Romeo M. Montenegro, investment and public affairs head of the Mindanao Development Authority (MinDA), told BusinessWorld that the proposal to establish the company “is gaining headway,” following meetings he attended in Manila with national officials.
The legislation will go before the plenary sessions of both Houses of Congress when they return from recess next month.
Senators are waiting for the House of Representatives to consolidate its proposals so the lower house version can be compared with proposals in the Senate.
A measure revising the power industry law now being considered in Congress shields the two hydroelectric complexes from privatization, making them an exception to the Electric Power Industry Reform Act, which specifies that the government be relieved of operating power companies.

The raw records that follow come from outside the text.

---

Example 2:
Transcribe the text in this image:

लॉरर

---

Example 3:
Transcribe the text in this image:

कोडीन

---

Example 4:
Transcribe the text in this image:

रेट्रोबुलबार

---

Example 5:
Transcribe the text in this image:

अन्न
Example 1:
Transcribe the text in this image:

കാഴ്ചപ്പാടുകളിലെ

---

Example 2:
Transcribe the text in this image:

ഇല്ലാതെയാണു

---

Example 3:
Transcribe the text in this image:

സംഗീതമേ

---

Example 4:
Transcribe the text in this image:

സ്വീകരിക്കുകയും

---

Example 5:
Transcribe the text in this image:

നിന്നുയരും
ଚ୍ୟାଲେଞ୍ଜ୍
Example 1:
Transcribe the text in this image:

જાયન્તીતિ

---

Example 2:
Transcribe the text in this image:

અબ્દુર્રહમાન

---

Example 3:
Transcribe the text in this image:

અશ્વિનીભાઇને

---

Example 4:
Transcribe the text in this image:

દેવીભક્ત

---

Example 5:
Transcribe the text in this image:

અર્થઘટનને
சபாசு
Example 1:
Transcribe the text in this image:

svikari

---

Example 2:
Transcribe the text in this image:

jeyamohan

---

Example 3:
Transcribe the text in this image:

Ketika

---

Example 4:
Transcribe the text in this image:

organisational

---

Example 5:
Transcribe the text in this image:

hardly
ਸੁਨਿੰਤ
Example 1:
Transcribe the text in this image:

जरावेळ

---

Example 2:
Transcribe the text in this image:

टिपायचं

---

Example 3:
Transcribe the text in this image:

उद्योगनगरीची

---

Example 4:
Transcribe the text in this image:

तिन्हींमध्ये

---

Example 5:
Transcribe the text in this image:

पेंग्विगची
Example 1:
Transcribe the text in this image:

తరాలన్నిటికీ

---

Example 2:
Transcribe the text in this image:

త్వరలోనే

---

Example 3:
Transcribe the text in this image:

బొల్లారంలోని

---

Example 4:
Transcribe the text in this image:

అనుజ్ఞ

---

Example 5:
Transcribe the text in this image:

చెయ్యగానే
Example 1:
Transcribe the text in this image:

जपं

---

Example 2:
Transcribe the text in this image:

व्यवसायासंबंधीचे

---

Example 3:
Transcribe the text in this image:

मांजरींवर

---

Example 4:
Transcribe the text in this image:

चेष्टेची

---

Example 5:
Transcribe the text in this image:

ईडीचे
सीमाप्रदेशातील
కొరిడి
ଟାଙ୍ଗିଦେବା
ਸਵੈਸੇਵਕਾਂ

However, Mr. Montenegro said a group from Lanao del Sur has signified its opposition to the proposal and backed the privatization of the Agus hydroelectric power complex, located within the province.
The Agus complex is one of the two power complexes that Minpocor will control, the other being the Pulangi complex in Bukidnon. The two power sources have a combined installed capacity of almost one thousand megawatts, about half of the electricity requirement of Mindanao.
Whatever the course of action government selects, the group demanded that 30% of the Agus complex’s income be set aside for people living near the Lake Lanao, which is being tapped to run the complex.
“But the group did not identify who the people would benefit from the income,” Mr. Montenegro said.
The proponents have also been studying the estimated value of the two complexes based on available models. One is the value generated by similar assets that have been sold to the private sector, while the other model is replacement cost, less depreciation since the two plants are fully depreciated.
One proposal is for the new company to pay 25% of the price upfront, while the remainder will be paid out of funds to be borrowed from the national government as PSALM, the current owner of the complexes, only has a remaining life of 11 years.